Abe stated that investors should buy stocks of companies that renders essential services and produces house hold goods, adding, “Investors should look out for; not only companies that have less forex exposure, but also firms that their services are essential and can generate quick money from sales.”
The Managing Director, Highcap Securities, Mr. David Adonri, also advised investors to identify companies that have potentials of benefitting from new economic policies, such as the agro allied firms, before buying the stocks.
He said that the stocks of such companies stand a chance of yielding good returns in the near future, adding also that investors needed to increase their participation in the market, increase the capitalisation and stimulate the market for a rebound, especially for the prevailing bad time facing the market.
Noting that currently, penny stocks are good, Adonri quickly advised investors to look at the direction of the Nigerian economy, saying, “They should identify firms that can benefit from new policies that can drive the economy. These companies are both large and small companies.”
A stockbroker Mr. Tunde Adegoke, said there is no better time to invest in the stock market than now. “The market was ripe for investment going by the current low prices of stocks. This was the perfect opportunity for investors to stake their funds in the market, especially with the prices of shares at their lowest levels. Brokers are confident that the market would soon begin to stabilise and investors would begin to record significant appreciation on their investments.
“In terms of capital gain if the price appreciates and you decide to sell, you will smile to the bank with big amount of funds if you invest in low price stocks, but for the high price stocks, if the price appreciate the margin will not be much and you can only recoup the capital invested,” he said.

Meanwhile, the Chief Executive Officer, NSE, Mr. Onyema, reassured investors of the commitment of his management to restore lost confidence to the market by easing listing requirements and its price mechanism.

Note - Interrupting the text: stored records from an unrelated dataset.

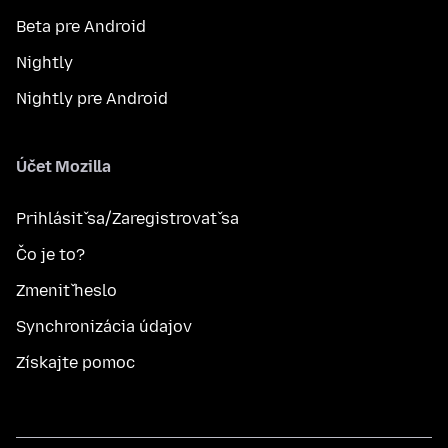
Beta pre Android
Nightly
Nightly pre Android
Účet Mozilla
Prihlásiť sa/Zaregistrovať sa
Čo je to?
Zmeniť heslo
Synchronizácia údajov
Získajte pomoc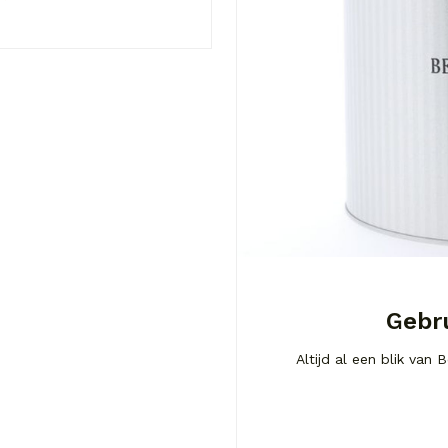
Gebru
Altijd al een blik van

Like other operators, he advised that investors should take advantage of the low prices of equities and invest in the market.

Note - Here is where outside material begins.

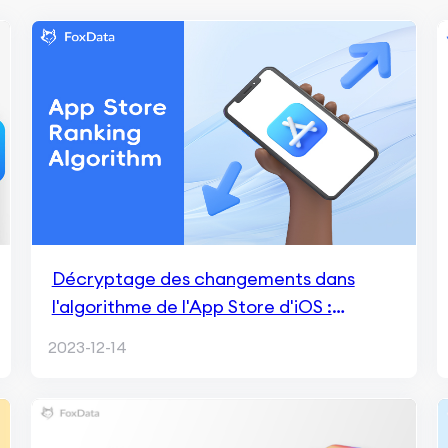
Décryptage des changements dans
l'algorithme de l'App Store d'iOS :
Impacts sur le classement des mots-clés
2023-12-14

Onyema said; “We believe that taking a portfolio approach to investing provides the best risk adjusted alternative for participating in the capital market. As such, we want to ensure that the NSE provides a repertoire of products that will allow investors to create well diversified portfolios of uncorrelated asset classes.”
He disclosed that the Exchange is unwavering in its commitment to solidify its leadership position as Africa’s foremost securities exchange, and is also committed to initiatives that will position the bourse as an attractive listing and investment destination.
Specifically, the Director General of the Securities and Exchange Commission, Mr. Mounir Gwarzo, expressed his willingness to attract more retail investors into the market, in order to deepen and develop the market.
Gwarzo said this is one of the reasons SEC has embarked on various initiatives like e-Dividend, Direct Cash Settlement, National Investors Protection Fund among others to attract retail investors to the market.
“We have pursued a lot of initiatives in the last year and we are pursuing more this year. We are taking it from a perspective that this market has never witnessed and the perspective is to address some of the lingering complaints of the investors. We believe that the retail investors are the owners of this market, so our strategy should focus on them,” he said.
The SEC DG explained that “as a country, we have only less than two per cent participation of retail investors in our market. Malaysia has 9 per cent; South Africa, 19 per cent; USA, 43 per cent; and UK 13 per cent. So our market is highly less being participated by the retail investors. Due to the dominance of the foreign investors, anytime they move out of the market, the market goes down. Our effort is to see that in the next five to 10 years, we raise the level of involvement of retail investors to at least 5 per cent.”